En la actualidad, una vez desmanteladas todas las barreras arancelarias y consagrada la libre circulación de mercancías y capitales dentro del territorio de la Unión Europea (y es por ello que resulta tan esencial para el proyecto político del catalanismo conservador que Cataluña sigua siendo, en cualquier caso, “un Estat d’Europa”), la clase dominante catalana ya no considera necesaria la “protección” que brindaba a sus empresas la pertenencia al estado español; antes al contrario, consideran como un lastre para dichas empresas la aportación económica catalana a la solidaridad interterritorial con las tierras y gentes del resto del estado (el famoso “expoli fiscal”), y han descubierto lo fácil y conveniente que resulta culpar a dicha solidaridad de los sangrantes recortes sociales que sus representantes políticos (encabezados por CiU y secundados por ERC) han impuesto a sus propias clases populares, siguiendo los dictados de esa Europa de los banqueros y de las multinacionales a la que tanto se enorgullecen de pertenecer.

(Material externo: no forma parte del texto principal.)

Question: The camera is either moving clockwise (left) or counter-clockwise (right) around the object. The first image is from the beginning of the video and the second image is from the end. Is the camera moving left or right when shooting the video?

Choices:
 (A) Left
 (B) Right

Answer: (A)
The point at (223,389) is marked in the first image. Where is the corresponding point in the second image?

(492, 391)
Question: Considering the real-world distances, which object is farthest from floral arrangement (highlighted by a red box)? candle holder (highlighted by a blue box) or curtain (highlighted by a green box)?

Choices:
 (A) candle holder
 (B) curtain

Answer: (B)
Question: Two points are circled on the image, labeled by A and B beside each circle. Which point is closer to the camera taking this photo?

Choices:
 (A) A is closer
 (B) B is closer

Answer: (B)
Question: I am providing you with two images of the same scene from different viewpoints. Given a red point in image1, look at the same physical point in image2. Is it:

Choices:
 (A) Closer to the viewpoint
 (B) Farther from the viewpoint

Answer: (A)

Por eso, tras la oleada de masivas protestas y conato de rebelión popular contra las políticas antisociales que significó el 15M, con el punto culminante que en Cataluña supuso la iniciativa “Encerclem el Parlament”, la representación política de la burguesía catalana optó por proteger sus intereses (amenazados, por primera vez en treinta años, por el descontento popular) mediante el sistema de atizar el conflicto nacional, y jugar la carta del independentismo; un independentismo, en su esencia, mucho más cercano al de la Liga Norte Italiana, que al de los movimientos de liberación nacional del Sahara Occidental o de los territorios ocupados palestinos. Independentismo de país rico, cuyas clases altas no quieren solidarizarse con las necesidades de las clases populares. Ni las de “las suyas”, ni las del resto del estado.

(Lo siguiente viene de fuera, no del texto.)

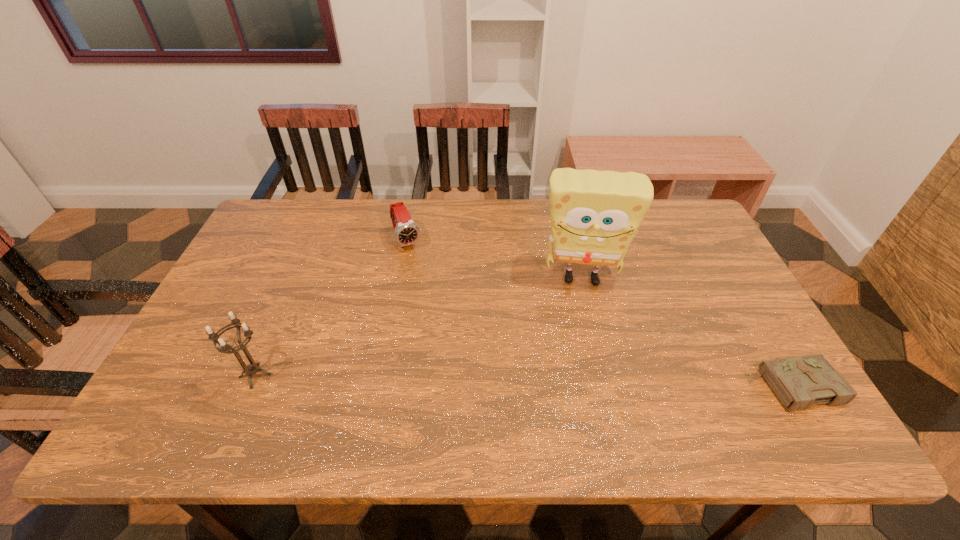
In order to click on object that ranks as the second closest to the farthest object in this screenshot , I will do click(251, 369).

This screenshot has height=540, width=960. In order to click on the second closest object relative to the second object from left to right in this screenshot , I will do `click(251, 369)`.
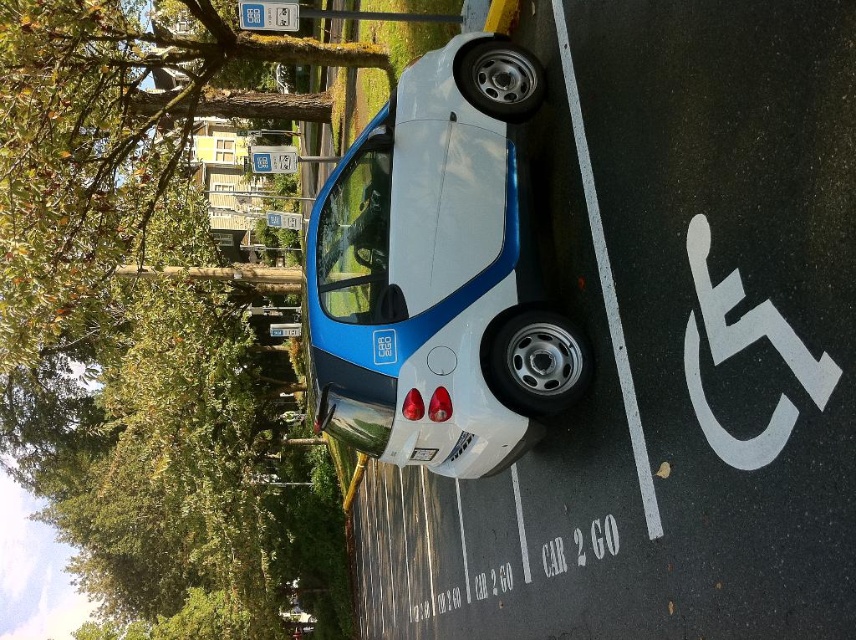
Question: Does metallic blue car at center have a larger size compared to white plastic parking sign at center?

Choices:
 (A) yes
 (B) no

Answer: (A)

Question: Which object is closer to the camera taking this photo?

Choices:
 (A) white plastic parking sign at center
 (B) metallic blue car at center

Answer: (B)

Question: Can you confirm if metallic blue car at center is positioned below white plastic parking sign at center?

Choices:
 (A) no
 (B) yes

Answer: (A)

Question: Is metallic blue car at center above white plastic parking sign at center?

Choices:
 (A) no
 (B) yes

Answer: (B)

Question: Which point is closer to the camera taking this photo?

Choices:
 (A) (490, 573)
 (B) (480, 432)

Answer: (B)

Arcadi Oliveres, persona de indudable valía tanto ética como intelectual, que denuncia desde hace muchos años la intolerable injusticia de las desigualdades Norte-Sur, advierte a sus seguidores independentistas de Procés Constituent que no deben utilizarse argumentos económicos para defender la independencia de Cataluña, sino “históricos, políticos y culturales”. Pero, con todo el respeto y aprecio del mundo para Arcadi Oliveres, ¿alguien realmente se cree que en una futura e hipotética Cataluña independiente vayan a destinarse porcentajes sustanciales de su PIB (y no, en el mejor de los casos, puramente testimoniales) a la cooperación con Canarias, Extremadura o Andalucía? ¿No es acaso el “Espanya ens roba” el eje fundamental, desde hace años, de la inmensa mayoría del independentismo “realmente existente”?

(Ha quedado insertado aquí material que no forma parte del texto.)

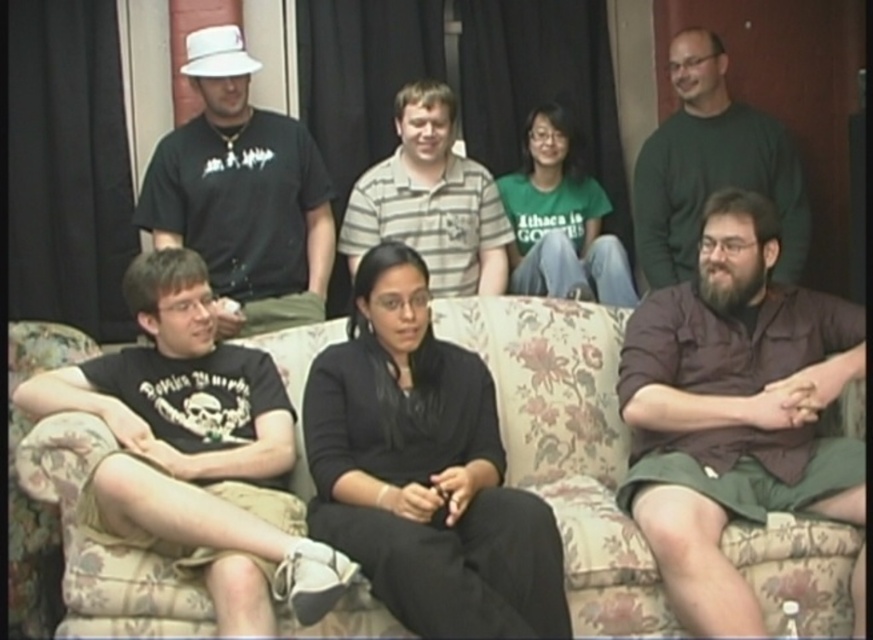
You are trying to decide whether to place a small decorative pillow on the floral fabric couch at center or the dark green sweater at upper right. Based on their heights, which location would be more stable for the pillow?

The floral fabric couch at center is shorter than the dark green sweater at upper right, so placing the pillow on the floral fabric couch at center would provide a more stable base since it is lower and less likely to topple over.

You are standing in the room and notice the black matte dress at center. Can you determine its exact location based on the coordinates provided in the scene description?

The black matte dress at center is located at point (424, 470) according to the scene description.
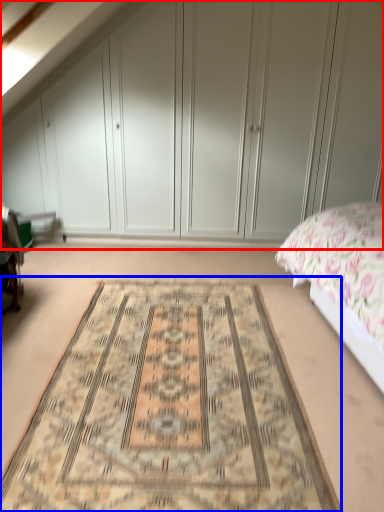
Question: Which of the following is the farthest to the observer, dresser (highlighted by a red box) or mat (highlighted by a blue box)?

Choices:
 (A) dresser
 (B) mat

Answer: (A)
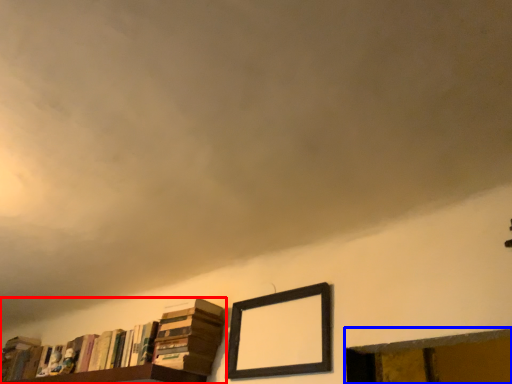
Question: Which object appears farthest to the camera in this image, book (highlighted by a red box) or window frame (highlighted by a blue box)?

Choices:
 (A) book
 (B) window frame

Answer: (A)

Desde una perspectiva “progre” y bienintencionada, es fácil y tentador decir que “sólo los catalanes tienen derecho a decidir sobre el futuro de Cataluña”. E incluso puede parecer la exigencia de un imperativo democrático. Sin embargo, para los ciudadanos y ciudadanas de territorios como Andalucía, Extremadura o Canarias, la eventual independencia de Cataluña supondría la irreversible pérdida de una parte sustancial de los recursos económicos necesarios para mantener su cohesión social y sus perspectivas de desarrollo; recursos que, por otra parte –y aunque se recauden materialmente en Cataluña, Madrid o Baleares–, también han sido cogenerados, en buena medida, dentro de sus mismos territorios. ¿Es realista por nuestra parte, entonces, creer que esos ciudadanos no tienen nada que decir al respecto?
Lo planteo entre interrogantes, como lo que es: como una duda razonable.